Recuperação de conta travada por exigência de documento

Por · Revisão: Rafael Toledo · Atualizado em 2026-08-06 · 2 fontes oficiais verificadas

O pedido para recuperar a conta trava numa única etapa: pede-se o envio de um documento de identidade, e você não tem exatamente aquele documento — perdeu o RG, só tem a versão digital, mudou de nome depois do casamento e o cadastro está desatualizado, ou é estrangeira e não possui CPF ativo no formato esperado pelo formulário. A exigência de comprovar identidade antes de devolver acesso a uma conta é legítima — é o que impede um golpista de reivindicar a conta de outra pessoa.
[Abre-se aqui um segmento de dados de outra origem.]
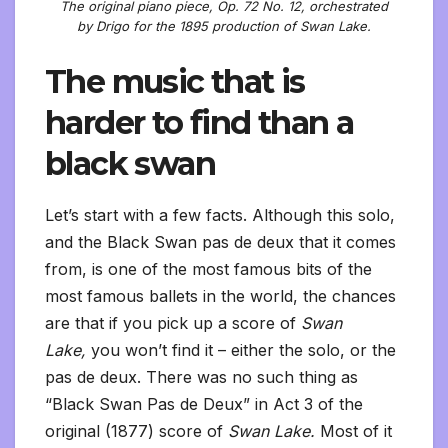
The original piano piece, Op. 72 No. 12, orchestrated
by Drigo for the 1895 production of Swan Lake.
The music that is
harder to find than a
black swan
Let’s start with a few facts. Although this solo,
and the Black Swan pas de deux that it comes
from, is one of the most famous bits of the
most famous ballets in the world, the chances
are that if you pick up a score of
Swan
Lake,
you won’t find it – either the solo, or the
pas de deux. There was no such thing as
“Black Swan Pas de Deux” in Act 3 of the
original (1877) score of
Swan Lake.
Most of it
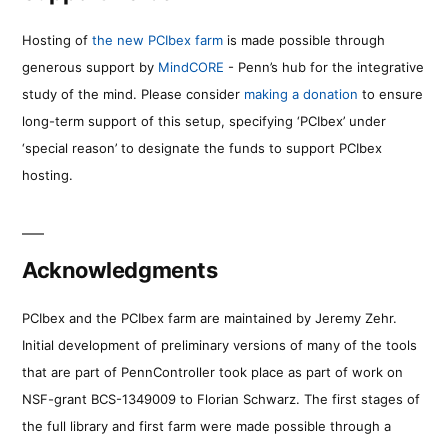
Hosting of
the new PCIbex farm
is made possible through
generous support by
MindCORE
- Penn’s hub for the integrative
study of the mind. Please consider
making a donation
to ensure
long-term support of this setup, specifying ‘PCIbex’ under
‘special reason’ to designate the funds to support PCIbex
hosting.
Acknowledgments
PCIbex and the PCIbex farm are maintained by Jeremy Zehr.
Initial development of preliminary versions of many of the tools
that are part of PennController took place as part of work on
NSF-grant BCS-1349009 to Florian Schwarz. The first stages of
the full library and first farm were made possible through a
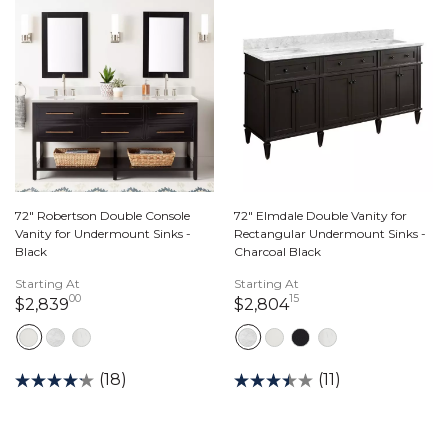
72" Robertson Double Console
72" Elmdale Double Vanity for
Vanity for Undermount Sinks -
Rectangular Undermount Sinks -
Black
Charcoal Black
Starting At
Starting At
00
15
2,839 dollars 00 cents
2,804 dollars 15 ce
$2,839
$2,804
(18)
(11)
O problema começa quando o processo só aceita um único tipo de documento e não abre uma segunda via para quem genuinamente não o tem.

Por que a exigência é legítima, mas não pode travar o pedido nisso

O Código de Defesa do Consumidor garante, entre os direitos básicos do consumidor, a informação adequada e clara sobre o serviço e a efetiva prevenção e reparação de danos. Quando o processo de verificação não informa alternativas ao documento pedido, nem prazo de resposta, nem um canal para casos fora do padrão, o próprio serviço de recuperação se torna defeituoso pelo art. 20 do CDC, que permite exigir a reexecução do serviço quando ele não entrega o resultado prometido.

Do lado da proteção de dados, a Lei Geral de Proteção de Dados Pessoais exige que qualquer coleta de documento siga o princípio da necessidade: os dados pedidos precisam ser proporcionais à finalidade, que aqui é apenas confirmar que quem pede a recuperação é o titular legítimo. Insistir num único formato de documento, ignorando outras formas igualmente confiáveis de comprovar a mesma coisa, tensiona esse princípio.

Documento alternativo, ouvidoria e o registro que fortalece o pedido

Quando o formulário não aceita o documento disponível, vale tentar, nesta ordem: enviar um documento alternativo com foto e assinatura — carteira de trabalho digital, CNH, passaporte, certidão com averbação de nome, conforme o caso —, sempre acompanhado de uma mensagem explicando por que o documento pedido originalmente não está disponível; buscar o canal de suporte humano, se existir, em vez de repetir o formulário automático; e abrir reclamação na ouvidoria da empresa, guardando o número de protocolo, já que esse registro formal costuma garantir prioridade quando o caso precisa ser escalado.

Se a resposta continuar genérica ou inexistente depois de um prazo razoável, o passo seguinte é o registro no site consumidor.gov.br ou no Procon, que notificam a empresa formalmente e costumam render resposta mais rápida do que o canal comum de atendimento.

Notificação extrajudicial e ação judicial quando o bloqueio persiste

Sem resposta útil pelos canais administrativos, a notificação extrajudicial — carta ou e-mail formal, de próprio punho ou por advogado, descrevendo o histórico do pedido, os documentos já enviados e um prazo razoável para solução — costuma ser o gatilho que finalmente tira o caso da fila automática. Quando nem isso resolve, cabe ação judicial de obrigação de fazer, pedindo a restituição do acesso à conta, muitas vezes com pedido de urgência quando a conta reúne fotos, contatos de trabalho ou histórico que a pessoa não pode simplesmente recriar do zero.

O pedido tende a ser mais forte quando o histórico mostra que você ofereceu alternativas razoáveis de comprovação e a empresa as ignorou sem justificar — e mais frágil se a única prova de titularidade for o próprio relato, sem qualquer documento, foto de perfil antiga ou histórico de acesso anterior que ligue a conta a você.

Quando compensa formalizar o pedido com apoio jurídico

Reunir o histórico de tentativas, os protocolos de atendimento e os documentos já enviados numa notificação bem redigida costuma pesar mais do que insistir sozinho no mesmo formulário automático. Um advogado consegue montar essa notificação e, se for o caso, a ação judicial, a partir do que você já tem salvo no celular. A procuração se assina por aplicativo e todo o trâmite inicial roda pela internet, o que evita depender de agenda presencial justamente num momento em que o acesso à própria conta está bloqueado.

Perguntas frequentes

A empresa pode simplesmente negar a recuperação se eu não tiver o documento pedido?

Não de forma definitiva. Ela pode exigir prova de identidade, mas negar sem considerar alternativas razoáveis quando você genuinamente não possui aquele documento específico tende a configurar falha no próprio serviço de atendimento.

Vale a pena registrar boletim de ocorrência nesse tipo de caso?

Ajuda quando a perda do documento original ou a suspeita de uso indevido da conta fizer parte do histórico, mas o registro central aqui é o protocolo de atendimento junto à empresa, não o boletim policial.

Proveniência

Conteúdo informativo. Não substitui a análise individual de um advogado ou da Defensoria Pública sobre o seu caso.